Сижу у компьютера в обуви, рядом тарелка с дымящейся яичницей. Готова выскочить из дома по первому зову. Сегодня Биньямин впервые остался на пару часов в мишпахтоне. «Мишпахтон» на иврите — ясли. Буквально — «семейник» или, точнее, «семейничек». Несколько разнокалиберных младенцев, и с ними две тети. По дороге домой старалась не смотреть на мам с колясками. Ребенку еще нет четырех месяцев, а он уже «в людях». Да еще и в ивритских людях.
У Рахель до двух лет была няня. Сначала, с трех месяцев до полугода — «гулятельная» няня. Она с ней героически гуляла по 5–6 часов, почти в любую погоду, в промежутках принося мне на кормление (я работала, как и сейчас, из дома). Потом — обычная плюс бабушки два раза в неделю. Потом — частный «русский» детский сад до четырех лет (чтобы закрепить русский язык и чтобы была «среди своих»). И только в этом году она пошла в обычный муниципальный сад. В результате — с русским-то у нее неплохо (пока), да и иврит она, вроде, осваивает. Но говорить на нем категорически боится. Ну то есть с людьми боится, в том числе и с детьми, а так, дома, сама с собой или, скажем, с бабушками и дедушками — пожалуйста. Но едва появляется необходимость поговорить «по-настоящему», она мрачнеет и замолкает. Или начинает вызывающе (например, при своих же ивритоязычных гостях) обращаться ко мне по-русски.

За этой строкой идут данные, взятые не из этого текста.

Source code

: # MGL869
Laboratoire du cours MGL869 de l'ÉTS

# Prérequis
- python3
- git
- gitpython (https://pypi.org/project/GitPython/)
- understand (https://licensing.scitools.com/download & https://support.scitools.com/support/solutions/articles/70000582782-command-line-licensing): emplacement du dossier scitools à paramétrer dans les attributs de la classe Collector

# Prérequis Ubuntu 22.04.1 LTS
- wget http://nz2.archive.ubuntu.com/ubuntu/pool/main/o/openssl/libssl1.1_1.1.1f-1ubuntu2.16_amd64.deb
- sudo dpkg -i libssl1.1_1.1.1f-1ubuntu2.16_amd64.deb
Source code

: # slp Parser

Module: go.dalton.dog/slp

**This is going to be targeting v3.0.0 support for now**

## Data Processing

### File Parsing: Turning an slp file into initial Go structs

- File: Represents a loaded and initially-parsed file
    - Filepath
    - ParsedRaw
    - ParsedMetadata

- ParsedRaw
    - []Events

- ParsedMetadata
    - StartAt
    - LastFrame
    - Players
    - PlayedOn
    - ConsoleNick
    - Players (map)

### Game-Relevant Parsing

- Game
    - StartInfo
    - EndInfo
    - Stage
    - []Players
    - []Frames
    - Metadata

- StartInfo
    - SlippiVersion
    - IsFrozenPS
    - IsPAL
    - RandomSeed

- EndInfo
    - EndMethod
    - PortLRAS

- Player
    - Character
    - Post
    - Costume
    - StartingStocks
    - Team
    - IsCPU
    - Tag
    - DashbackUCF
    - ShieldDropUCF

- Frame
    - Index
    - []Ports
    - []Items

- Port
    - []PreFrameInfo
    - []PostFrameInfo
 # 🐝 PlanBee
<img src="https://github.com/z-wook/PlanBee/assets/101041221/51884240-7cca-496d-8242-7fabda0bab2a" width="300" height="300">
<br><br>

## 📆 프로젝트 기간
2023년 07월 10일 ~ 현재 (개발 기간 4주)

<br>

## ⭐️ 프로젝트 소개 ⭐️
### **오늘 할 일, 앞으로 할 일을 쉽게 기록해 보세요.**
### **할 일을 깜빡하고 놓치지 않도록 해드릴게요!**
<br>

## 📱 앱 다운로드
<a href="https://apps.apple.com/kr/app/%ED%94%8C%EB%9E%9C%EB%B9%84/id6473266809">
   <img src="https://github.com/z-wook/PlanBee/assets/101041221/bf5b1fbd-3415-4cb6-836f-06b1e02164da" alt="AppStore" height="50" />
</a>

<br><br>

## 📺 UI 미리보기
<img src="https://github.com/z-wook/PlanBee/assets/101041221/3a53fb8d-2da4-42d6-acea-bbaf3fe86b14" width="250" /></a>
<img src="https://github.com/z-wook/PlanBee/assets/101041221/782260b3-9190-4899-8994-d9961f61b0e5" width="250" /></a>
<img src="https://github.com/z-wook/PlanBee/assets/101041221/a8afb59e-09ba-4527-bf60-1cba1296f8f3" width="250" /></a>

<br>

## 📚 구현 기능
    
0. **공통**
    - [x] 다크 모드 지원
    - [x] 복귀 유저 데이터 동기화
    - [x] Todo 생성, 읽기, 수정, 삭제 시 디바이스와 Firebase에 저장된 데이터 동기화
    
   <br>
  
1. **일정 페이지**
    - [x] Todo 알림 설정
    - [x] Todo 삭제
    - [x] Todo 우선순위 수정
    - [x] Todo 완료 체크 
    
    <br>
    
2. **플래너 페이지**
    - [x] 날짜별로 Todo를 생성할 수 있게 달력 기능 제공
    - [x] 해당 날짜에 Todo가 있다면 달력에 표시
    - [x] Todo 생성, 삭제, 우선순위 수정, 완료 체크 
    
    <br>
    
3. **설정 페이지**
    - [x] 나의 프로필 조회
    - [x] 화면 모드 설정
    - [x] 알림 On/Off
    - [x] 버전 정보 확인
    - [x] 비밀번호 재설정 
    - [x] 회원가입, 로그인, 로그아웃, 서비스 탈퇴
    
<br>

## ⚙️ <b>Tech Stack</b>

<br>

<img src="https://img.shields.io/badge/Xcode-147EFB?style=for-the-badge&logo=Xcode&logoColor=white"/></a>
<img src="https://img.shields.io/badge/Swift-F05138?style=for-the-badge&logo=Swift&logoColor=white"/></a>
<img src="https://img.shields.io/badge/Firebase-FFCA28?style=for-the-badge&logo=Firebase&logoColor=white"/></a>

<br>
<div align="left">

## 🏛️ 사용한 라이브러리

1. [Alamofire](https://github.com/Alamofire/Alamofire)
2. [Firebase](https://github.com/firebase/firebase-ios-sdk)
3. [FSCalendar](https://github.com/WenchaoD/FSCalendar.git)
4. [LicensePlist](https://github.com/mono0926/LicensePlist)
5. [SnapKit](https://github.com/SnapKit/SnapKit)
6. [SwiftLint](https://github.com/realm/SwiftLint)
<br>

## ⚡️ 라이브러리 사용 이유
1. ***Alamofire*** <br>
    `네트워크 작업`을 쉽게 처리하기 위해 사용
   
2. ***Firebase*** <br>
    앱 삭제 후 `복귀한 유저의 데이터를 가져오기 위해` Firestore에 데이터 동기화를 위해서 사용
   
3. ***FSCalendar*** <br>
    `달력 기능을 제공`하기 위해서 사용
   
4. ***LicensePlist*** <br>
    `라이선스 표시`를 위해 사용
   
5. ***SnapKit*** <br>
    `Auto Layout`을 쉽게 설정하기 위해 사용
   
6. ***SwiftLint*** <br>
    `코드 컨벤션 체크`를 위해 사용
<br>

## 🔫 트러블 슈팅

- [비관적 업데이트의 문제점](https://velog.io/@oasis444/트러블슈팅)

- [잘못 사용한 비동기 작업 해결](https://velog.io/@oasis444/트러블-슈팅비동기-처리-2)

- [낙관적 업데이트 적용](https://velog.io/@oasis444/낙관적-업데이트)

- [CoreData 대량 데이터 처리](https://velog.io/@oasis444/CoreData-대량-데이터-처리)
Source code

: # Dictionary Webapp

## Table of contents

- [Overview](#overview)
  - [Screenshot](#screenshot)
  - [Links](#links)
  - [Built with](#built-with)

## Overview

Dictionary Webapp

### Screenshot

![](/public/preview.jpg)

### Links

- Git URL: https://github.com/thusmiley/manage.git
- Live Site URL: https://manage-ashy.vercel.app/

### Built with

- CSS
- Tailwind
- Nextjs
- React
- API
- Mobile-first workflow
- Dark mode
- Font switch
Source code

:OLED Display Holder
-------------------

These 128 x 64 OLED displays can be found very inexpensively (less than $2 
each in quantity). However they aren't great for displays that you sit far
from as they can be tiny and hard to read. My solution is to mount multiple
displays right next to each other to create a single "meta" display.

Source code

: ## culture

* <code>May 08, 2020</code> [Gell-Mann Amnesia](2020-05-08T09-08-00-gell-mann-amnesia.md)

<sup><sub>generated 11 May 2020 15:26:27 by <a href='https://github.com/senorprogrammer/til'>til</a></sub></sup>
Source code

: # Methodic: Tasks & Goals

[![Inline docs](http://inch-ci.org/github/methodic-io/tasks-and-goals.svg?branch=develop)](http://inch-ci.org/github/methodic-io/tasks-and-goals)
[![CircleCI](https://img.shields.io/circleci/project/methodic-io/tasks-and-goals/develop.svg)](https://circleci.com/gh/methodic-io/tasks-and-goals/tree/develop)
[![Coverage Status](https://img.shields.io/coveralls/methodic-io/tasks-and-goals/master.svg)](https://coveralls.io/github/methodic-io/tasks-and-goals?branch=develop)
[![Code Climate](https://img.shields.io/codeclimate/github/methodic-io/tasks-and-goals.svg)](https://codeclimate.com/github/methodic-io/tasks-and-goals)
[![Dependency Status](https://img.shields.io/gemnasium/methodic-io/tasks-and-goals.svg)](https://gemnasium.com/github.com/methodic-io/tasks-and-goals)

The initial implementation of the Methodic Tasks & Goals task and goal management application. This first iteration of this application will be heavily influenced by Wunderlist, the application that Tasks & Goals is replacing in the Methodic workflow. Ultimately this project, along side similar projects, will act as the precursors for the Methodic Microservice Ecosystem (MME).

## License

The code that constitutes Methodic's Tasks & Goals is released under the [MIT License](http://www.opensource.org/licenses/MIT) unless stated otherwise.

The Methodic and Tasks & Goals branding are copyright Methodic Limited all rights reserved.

Зато муниципальный садик, которым нас многие пугали, оказался прекрасным — окна во всю стену, куча развивающих игр, свой огородик, а главное — замечательная, любящая и понимающая детей воспитательница. Кстати, Лена. Эта Лена русских детей всеми силами старается включить в общую жизнь, поощряет их, чтобы говорили на иврите и общались с «нерусскими» сверстниками, но, если надо, переводит им и дополнительно помогает. «Русские» — значит, дети эмигрантов из бывшего Советского Союза. В саду нет детей, родившихся вне Израиля, но есть несколько таких, кто до трех-четырех лет (как и Рахель) не говорил на иврите.
Пока Бимба ходила в русский детский сад и погружалась по мере наших скромных сил в русскую культуру, я выяснила, что, оказывается, все уважающие себя британские (и не только) ученые давно установили, что билингвизм лучше всего развивается, если ребенок с нулевого возраста живет параллельно в двух языковых средах. Это во-первых. А во-вторых, кончились деньги. И хотя опыт (отчасти вопреки научным изысканиям) показывает, что дети, рано пошедшие в ивритский детский сад, по-русски в массе своей так и не заговорили, мы решили попробовать с Биньямином именно так. Сразу ясли и сразу — ивритские, а там будет видно.
Практика показала, что «38 попугаев» идут значительно хуже, чем «Свинка Пеппа», до Достоевского на любом языке еще далеко, а проблемы с языком родной, как-никак, страны и, соответственно, из-за него — у дочери уже есть. Может быть, еще через четыре года я буду рвать на себе немногочисленные к тому времени волосы, когда сын на все мои вопросы будет упорно отвечать на иврите. Но не попробовать «исправить ошибку» я тоже не могу.
Пока я писала этот текст, яичница была съедена, а Биньямин отбыл свои первые два с небольшим часа в мишпахтоне. Отбыл с честью. Немного поплакал, немного поспал, немного поел. Правда, как призналась воспитательница, когда я ее спросила прямо, не улыбался. Но это, надеюсь, придет. Или не придет. Потому что на следующей неделе в порыве тревоги, под гнетом чувства вины или по велению материнского инстинкта я еще вполне могу забрать его из мишпахтона. Но пока у меня отлегло от сердца, я снова убедилась, что писать о детях намного проще, чем быть с ними.